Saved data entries
○ ○ ○

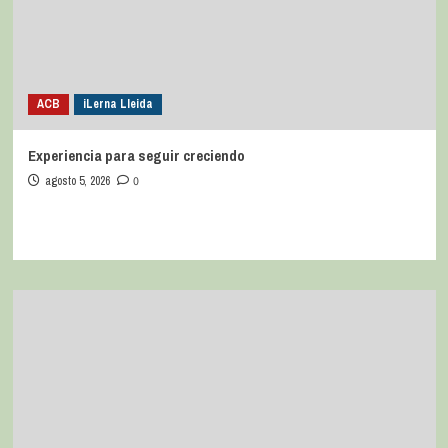
ACB
iLerna Lleida
Experiencia para seguir creciendo
agosto 5, 2026
0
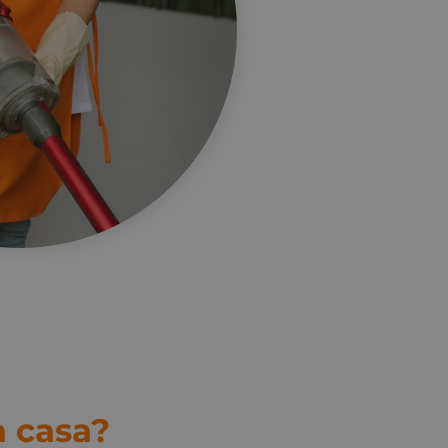
a casa?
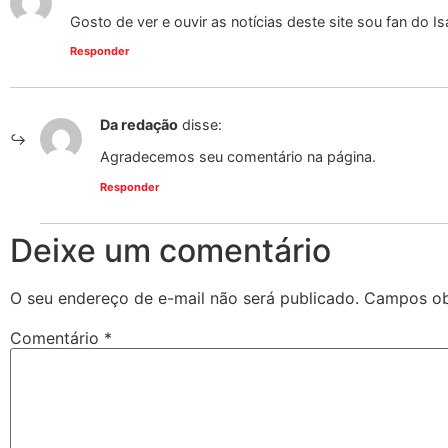
Gosto de ver e ouvir as notícias deste site sou fan do I
Responder
Da redação
disse:
Agradecemos seu comentário na página.
Responder
Deixe um comentário
O seu endereço de e-mail não será publicado.
Campos ob
Comentário
*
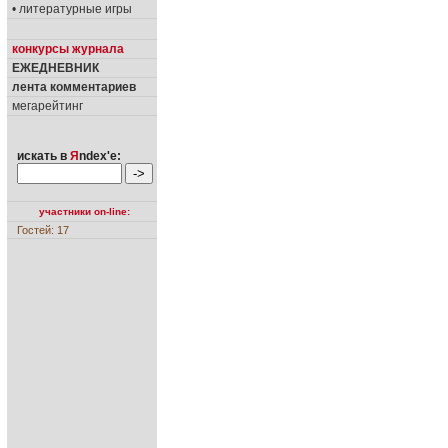
• литературные игры
конкурсы журнала
ЕЖЕДНЕВНИК
лента комментариев
мегарейтинг
искать в
Я
ndex'е:
участники on-line:
Гостей: 17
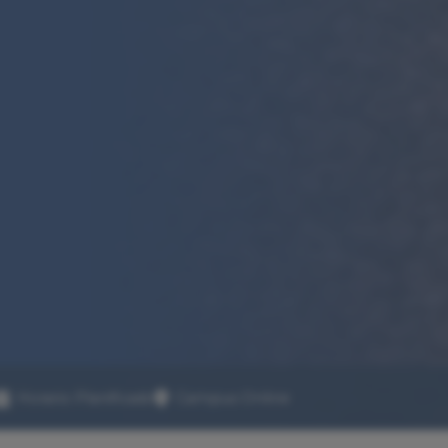
Horario Planificado
Campus Online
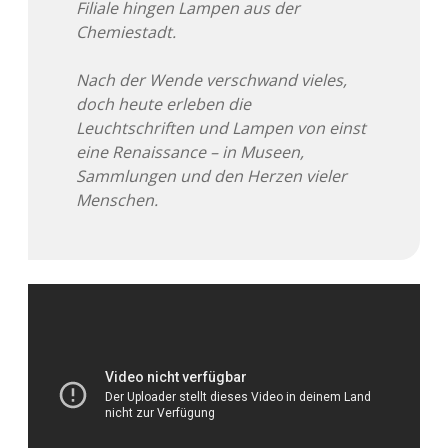
Filiale hingen Lampen aus der
Chemiestadt.
Nach der Wende verschwand vieles,
doch heute erleben die
Leuchtschriften und Lampen von einst
eine Renaissance – in Museen,
Sammlungen und den Herzen vieler
Menschen.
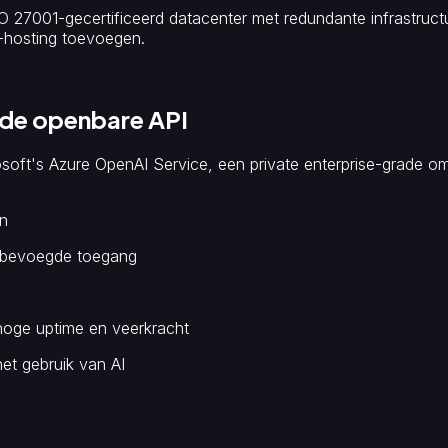
27001-gecertificeerd datacenter met redundante infrastructuu
-hosting toevoegen.
 de openbare API
osoft's Azure OpenAI Service, een private enterprise-grade om
en
nbevoegde toegang
hoge uptime en veerkracht
et gebruik van AI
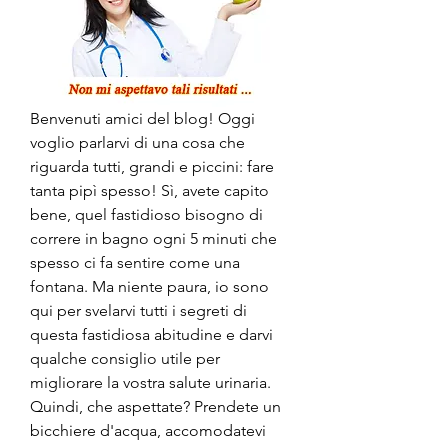
Benvenuti amici del blog! Oggi 
voglio parlarvi di una cosa che 
riguarda tutti, grandi e piccini: fare 
tanta pipì spesso! Sì, avete capito 
bene, quel fastidioso bisogno di 
correre in bagno ogni 5 minuti che 
spesso ci fa sentire come una 
fontana. Ma niente paura, io sono 
qui per svelarvi tutti i segreti di 
questa fastidiosa abitudine e darvi 
qualche consiglio utile per 
migliorare la vostra salute urinaria. 
Quindi, che aspettate? Prendete un 
bicchiere d'acqua, accomodatevi 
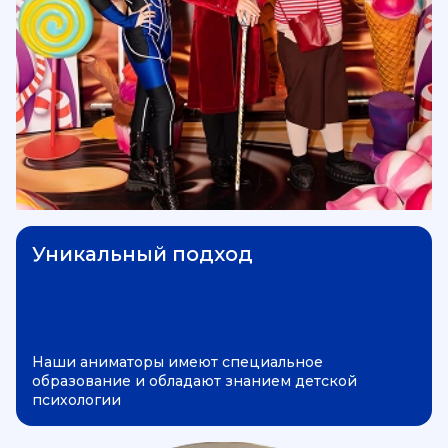
Уникальный подход
Наши аниматоры имеют специальное
образование и обладают знанием детской
психологии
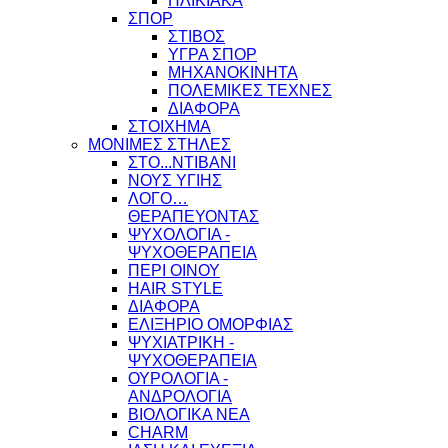
ΗΛΙΚΙΑΚΑ
ΣΠΟΡ
ΣΤΙΒΟΣ
ΥΓΡΑ ΣΠΟΡ
ΜΗΧΑΝΟΚΙΝΗΤΑ
ΠΟΛΕΜΙΚΕΣ ΤΕΧΝΕΣ
ΔΙΑΦΟΡΑ
ΣΤΟΙΧΗΜΑ
ΜΟΝΙΜΕΣ ΣΤΗΛΕΣ
ΣΤΟ...ΝΤΙΒΑΝΙ
ΝΟΥΣ ΥΓΙΗΣ
ΛΟΓΟ…
ΘΕΡΑΠΕΥΟΝΤΑΣ
ΨΥΧΟΛΟΓΙΑ -
ΨΥΧΟΘΕΡΑΠΕΙΑ
ΠΕΡΙ ΟΙΝΟΥ
HAIR STYLE
ΔΙΑΦΟΡΑ
ΕΛΙΞΗΡΙΟ ΟΜΟΡΦΙΑΣ
ΨΥΧΙΑΤΡΙΚΗ -
ΨΥΧΟΘΕΡΑΠΕΙΑ
ΟΥΡΟΛΟΓΙΑ -
ΑΝΔΡΟΛΟΓΙΑ
ΒΙΟΛΟΓΙΚΑ ΝΕΑ
CHARM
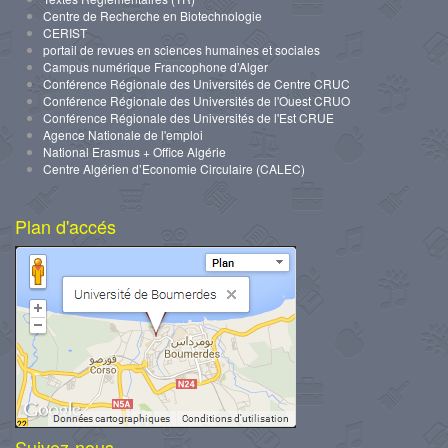
Centre de Recherche en Biotechnologie
CERIST
portail de revues en sciences humaines et sociales
Campus numérique Francophone d’Alger
Conférence Régionale des Universités de Centre CRUC
Conférence Régionale des Universités de l'Ouest CRUO
Conférence Régionale des Universités de l'Est CRUE
Agence Nationale de l'emploi
National Erasmus + Office Algérie
Centre Algérien d’Economie Circulaire (CALEC)
Plan d'accés
Suivez-nous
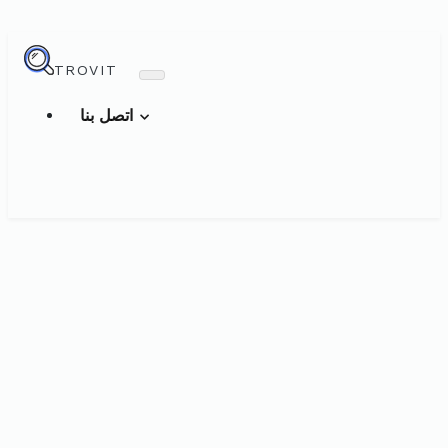
TROVIT
اتصل بنا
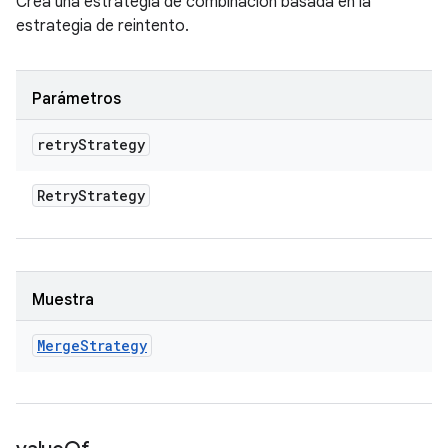
Crea una estrategia de combinación basada en la
estrategia de reintento.
Parámetros
retry
Strategy
Retry
Strategy
Muestra
Merge
Strategy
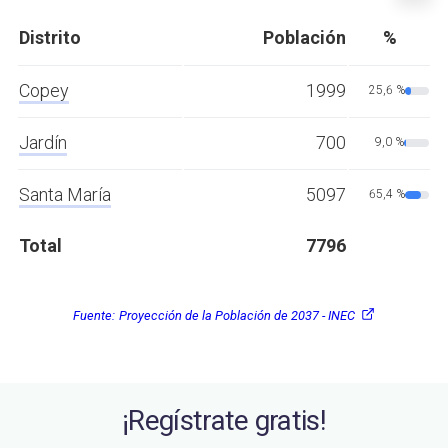
Distrito
Población
%
Copey
1999
25,6 %
Jardín
700
9,0 %
Santa María
5097
65,4 %
Total
7796
Fuente:
Proyección de la Población de 2037 - INEC
¡Regístrate gratis!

○ ○ ○

> [Exercise brief]:
In the copy you write, the data above must appear exactly, with no pictures.

> [Answer to the problem]:
ACB
iLerna Lleida
Experiencia para seguir creciendo
agosto 5, 2026
0
a casa?
Gosto de ver e ouvir as notícias deste site sou fan do I
Responder
Da redação
disse:
Agradecemos seu comentário na página.
Responder
Deixe um comentário
O seu endereço de e-mail não será publicado.
Campos ob
Comentário
*
• литературные игры
конкурсы журнала
ЕЖЕДНЕВНИК
лента комментариев
мегарейтинг
искать в
Я
ndex'е:
участники on-line:
Гостей: 17
Horario Planificado
Campus Online
Filiale hingen Lampen aus der
Chemiestadt.
Nach der Wende verschwand vieles,
doch heute erleben die
Leuchtschriften und Lampen von einst
eine Renaissance – in Museen,
Sammlungen und den Herzen vieler
Menschen.
27001-gecertificeerd datacenter met redundante infrastructuu
-hosting toevoegen.
 de openbare API
osoft's Azure OpenAI Service, een private enterprise-grade om
en
nbevoegde toegang
hoge uptime en veerkracht
et gebruik van AI
Benvenuti amici del blog! Oggi 
voglio parlarvi di una cosa che 
riguarda tutti, grandi e piccini: fare 
tanta pipì spesso! Sì, avete capito 
bene, quel fastidioso bisogno di 
correre in bagno ogni 5 minuti che 
spesso ci fa sentire come una 
fontana. Ma niente paura, io sono 
qui per svelarvi tutti i segreti di 
questa fastidiosa abitudine e darvi 
qualche consiglio utile per 
migliorare la vostra salute urinaria. 
Quindi, che aspettate? Prendete un 
bicchiere d'acqua, accomodatevi 
Уникальный подход
Наши аниматоры имеют специальное
образование и обладают знанием детской
психологии
ΗΛΙΚΙΑΚΑ
ΣΠΟΡ
ΣΤΙΒΟΣ
ΥΓΡΑ ΣΠΟΡ
ΜΗΧΑΝΟΚΙΝΗΤΑ
ΠΟΛΕΜΙΚΕΣ ΤΕΧΝΕΣ
ΔΙΑΦΟΡΑ
ΣΤΟΙΧΗΜΑ
ΜΟΝΙΜΕΣ ΣΤΗΛΕΣ
ΣΤΟ...ΝΤΙΒΑΝΙ
ΝΟΥΣ ΥΓΙΗΣ
ΛΟΓΟ…
ΘΕΡΑΠΕΥΟΝΤΑΣ
ΨΥΧΟΛΟΓΙΑ -
ΨΥΧΟΘΕΡΑΠΕΙΑ
ΠΕΡΙ ΟΙΝΟΥ
HAIR STYLE
ΔΙΑΦΟΡΑ
ΕΛΙΞΗΡΙΟ ΟΜΟΡΦΙΑΣ
ΨΥΧΙΑΤΡΙΚΗ -
ΨΥΧΟΘΕΡΑΠΕΙΑ
ΟΥΡΟΛΟΓΙΑ -
ΑΝΔΡΟΛΟΓΙΑ
ΒΙΟΛΟΓΙΚΑ ΝΕΑ
CHARM
Centre de Recherche en Biotechnologie
CERIST
portail de revues en sciences humaines et sociales
Campus numérique Francophone d’Alger
Conférence Régionale des Universités de Centre CRUC
Conférence Régionale des Universités de l'Ouest CRUO
Conférence Régionale des Universités de l'Est CRUE
Agence Nationale de l'emploi
National Erasmus + Office Algérie
Centre Algérien d’Economie Circulaire (CALEC)
Plan d'accés
Suivez-nous
TROVIT
اتصل بنا
Crea una estrategia de combinación basada en la
estrategia de reintento.
Parámetros
retry
Strategy
Retry
Strategy
Muestra
Merge
Strategy
Distrito
Población
%
Copey
1999
25,6 %
Jardín
700
9,0 %
Santa María
5097
65,4 %
Total
7796
Fuente:
Proyección de la Población de 2037 - INEC
¡Regístrate gratis!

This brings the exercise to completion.